Cette recension a été publiée dans le numéro d’hiver 2024 de Politique étrangère (n° 4/2024). Jean-Loup Samaan, ancien chercheur associé au Programme Turquie/Moyen-Orient de l’Ifri, propose une analyse de l’ouvrage de Christophe Ayad, Géopolitique du Hezbollah (PUF, 2024, 216 pages).

Depuis sa création en 1983, le Hezbollah libanais a fait l’objet d’une vaste littérature académique. Dans cet ouvrage concis, le journaliste Christophe Ayad propose une synthèse qui, sans prétendre à l’exhaustivité, permet de faire le point sur un mouvement dont l’actualité récente nous rappelle la centralité au Moyen-Orient.
Ayad dévoile aux lecteurs les multiples facettes de cette organisation. Il nous rappelle d’abord que le Hezbollah est le produit de trois phénomènes : le « réveil » de la communauté chiite libanaise longtemps marginalisée politiquement et économiquement dans le Liban avant la guerre civile ; l’invasion israélienne du pays en 1982, suivie de la longue occupation du Sud-Liban par Tsahal jusqu’en 2000 ; enfin, l’exportation de la révolution islamique iranienne, ses leaders voyant dans l’apparition des milices chiites libanaises une opportunité d’étendre l’influence de Téhéran au Levant.

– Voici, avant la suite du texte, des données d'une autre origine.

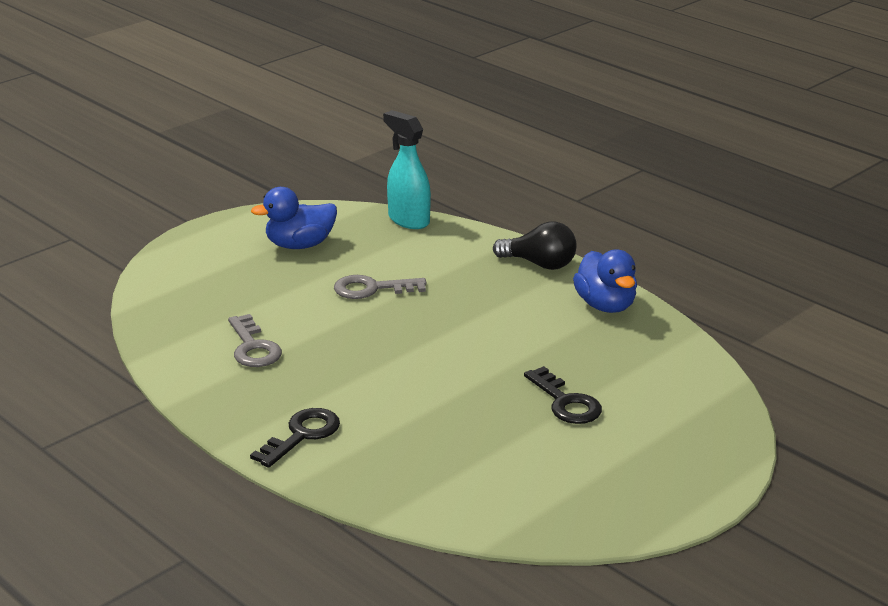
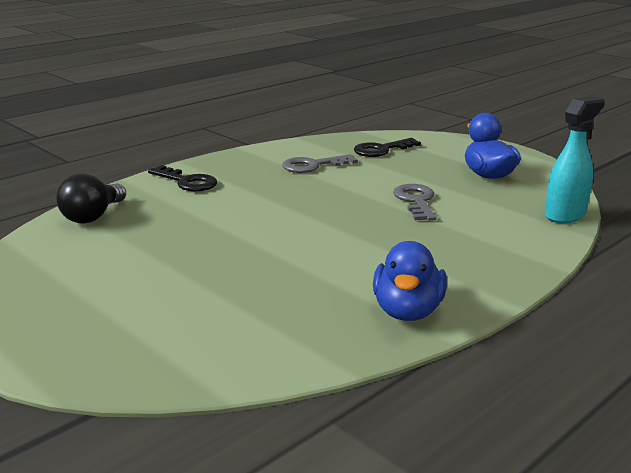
camera: 90 degrees right, 5 degrees down
black light bulb [493,221,577,270] -> black light bulb moved to [56,174,126,224]
black key [524,366,602,424] -> black key moved to [354,138,421,157]
blue duck [573,249,637,313] -> blue duck turned 60 degrees counterclockwise [373,241,447,321]

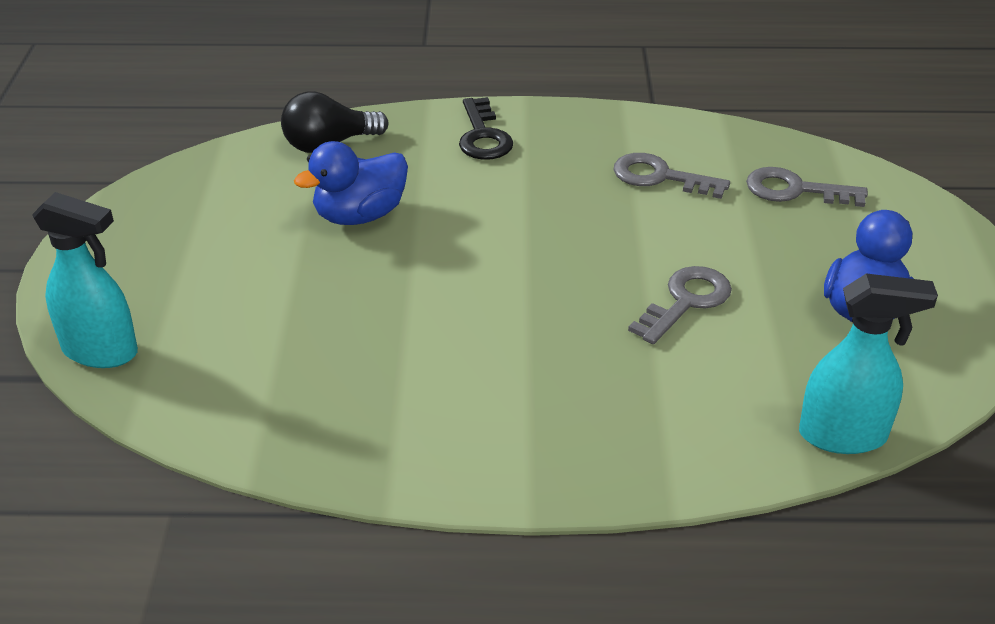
camera: 45 degrees right, 15 degrees up
black key [354,138,421,157] -> grey key [746,167,868,207]
blue duck [373,241,447,321] -> blue duck moved to [294,141,408,225]
none -> turquoise spray bottle [32,192,138,368]

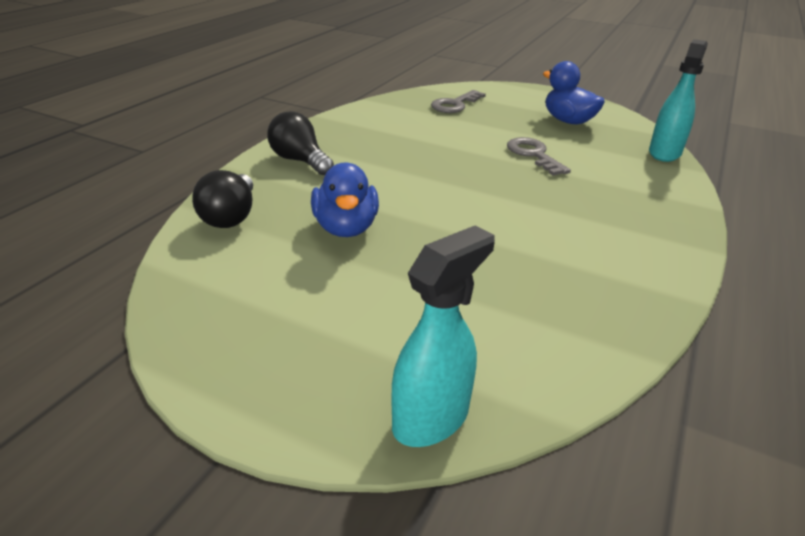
camera: 65 degrees left, 5 degrees down
black key [459,97,513,160] -> black light bulb [267,111,334,175]
grey key [613,153,730,199] -> none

Dans ses premières années, le mouvement se réclame d’une idéologie islamiste qui prône l’imposition à Beyrouth de la théocratie à l’iranienne. Par ailleurs, il a recours à des pratiques terroristes tels l’enlèvement de ressortissants étrangers ou l’organisation d’attentats à la bombe (notamment contre les troupes américaines et françaises en 1983).
Toutefois, à l’issue de la guerre civile, le Hezbollah se transforme. Hassan Nasrallah, son secrétaire général à partir de 1992, enclenche une métamorphose du mouvement qui lui permet de rester au cœur de l’échiquier libanais : d’une part, le Hezbollah décide de rentrer dans le jeu politique de l’après-guerre civile à Beyrouth et abandonne son projet d’instauration d’une république islamique ; d’autre part, il consolide son assise sur le territoire libanais – de simple milice, il devient une organisation paramilitaire sans pareille dans le pays. Ce revirement stratégique n’est qu’un début : Ayad décrit dans le détail comme le Hezbollah devient progressivement un acteur incontournable également à l’échelle régionale.
La guerre de juillet 2006, au cours de laquelle ses combattants tiennent tête à l’armée israélienne, consolide l’aura de Hassan Nasrallah dans le monde arabe. La décennie suivante, le groupe se retrouve à former les milices irakiennes ou encore les Houthis yéménites qui voient dans la trajectoire du Hezbollah un exemple à suivre. En Syrie, ses combattants assurent la défense du régime de Bachar Al-Assad. Ce faisant, le Hezbollah coordonne ses opérations avec les troupes syriennes et iraniennes, mais aussi avec l’aviation russe venue en aide à Assad.
Ayad revient également sur le rôle du Hezbollah dans la neutralisation de ses ennemis à Beyrouth. On ne compte plus le nombre d’intellectuels ou d’hommes politiques libanais qui, depuis vingt ans, ont péri dans des assassinats perpétrés par le Hezbollah.
Ce livre offre un panorama riche et nuancé de l’organisation : sans aucune complaisance, Ayad montre que le Hezbollah est à la fois une organisation prédatrice qui prolonge la faiblesse de l’État libanais, et un acteur qui bénéficie d’un véritable soutien populaire au sein de la communauté chiite.
Publié en mars 2024, l’ouvrage n’a pu intégrer les événements ultérieurs, mais on ne peut que recommander aux lecteurs cherchant à comprendre les origines de l’actuel conflit de se plonger dans l’ouvrage de Christophe Ayad.